No. It looks like an issue about K8s deployment. Could you describe how do you run KoP in K8s? Maybe @gaoran10 can provide some help.

rillo-carrillo commented 2 years ago

KOP is running on a 3 k8s node cluster:

on each node I have:

I also have one NodePort svc to balance the load to the proxy running on every broker pod. The same NodePort svc has a port that will target the port specified on kafkaListernes property.

The values are next:

kafkaListeners=kafka_internal://0.0.0.0:9092,kafka_external://0.0.0.0:19092 kafkaProtocolMap=kafka_internal:PLAINTEXT,kafka_external:PLAINTEXT kafkaAdvertisedListeners=kafka_external://:19092,kafka_internal://:9092

The node-name used on the kafkaAdvertisedListeners is a resolvable address of external clients.

rillo-carrillo commented 2 years ago

@BewareMyPower @gaoran10 I have enable a new pulsar cluster using image mentioned above: streamnative/sn-pulsar:2.9.2.17.

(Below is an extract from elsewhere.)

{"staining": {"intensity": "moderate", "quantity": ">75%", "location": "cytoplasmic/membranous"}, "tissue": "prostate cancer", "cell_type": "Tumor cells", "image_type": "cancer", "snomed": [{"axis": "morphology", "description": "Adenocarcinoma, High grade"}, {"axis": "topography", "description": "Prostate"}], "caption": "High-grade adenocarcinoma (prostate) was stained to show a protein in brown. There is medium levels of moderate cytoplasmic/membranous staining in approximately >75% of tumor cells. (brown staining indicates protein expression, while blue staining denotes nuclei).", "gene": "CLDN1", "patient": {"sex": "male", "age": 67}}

Error keeps ocurring when producer/consumer connects to the loadbalancer but the broker is not the leader of the topic in question:

2022-06-07T00:05:03,562+0000 [pulsar-io-4-2] WARN org.apache.pulsar.broker.service.BrokerService - Namespace bundle for topic (persistent://public/default/angeltest-partition-0) not served by this instance. Please redo the lookup. Request is denied: namespace=public/default 2022-06-07T00:05:03,562+0000 [pulsar-io-4-2] WARN io.streamnative.pulsar.handlers.kop.KafkaTopicManager - Get partition-0 error [Namespace bundle for topic (persistent://public/default/angeltest-partition-0) not served by this instance. Please redo the lookup. Request is denied: namespace=public/default]. 2022-06-07T00:05:03,562+0000 [pulsar-io-4-2] WARN org.apache.pulsar.broker.service.BrokerService - Namespace bundle for topic (persistent://public/default/angeltest) not served by this instance. Please redo the lookup. Request is denied: namespace=public/default 2022-06-07T00:05:03,562+0000 [pulsar-io-4-2] WARN io.streamnative.pulsar.handlers.kop.KafkaTopicManager - [[id: 0x349cafb2, L:/10.244.0.30:9092 - R:/10.244.0.1:48024]] Failed to getTopic persistent://public/default/angeltest: Namespace bundle for topic (persistent://public/default/angeltest) not served by this instance. Please redo the lookup. Request is denied: namespace=public/default 2022-06-07T00:05:03,650+0000 [pulsar-web-37-5] INFO org.eclipse.jetty.server.RequestLog - 10.244.0.30 - - [07/Jun/2022:00:05:03 +0000] "GET /admin/v2/persistent/public/default/angeltest/partitions HTTP/1.1" 200 16 "-" "Pulsar-Java-v2.9.2.17" 1 2022-06-07T00:05:03,838+0000 [pulsar-io-4-2] WARN org.apache.pulsar.broker.service.BrokerService - Namespace bundle for topic (persistent://public/default/angeltest-partition-0) not served by this instance. Please redo the lookup. Request is denied: namespace=public/default

rillo-carrillo commented 2 years ago

Issue has been fix, we used to have one service for all the external connections, now we have one service for each broker for external connections.

dispalt commented 1 year ago

Issue has been fix, we used to have one service for all the external connections, now we have one service for each broker for external connections.

Assuming you installed this with helm, how did you manage that?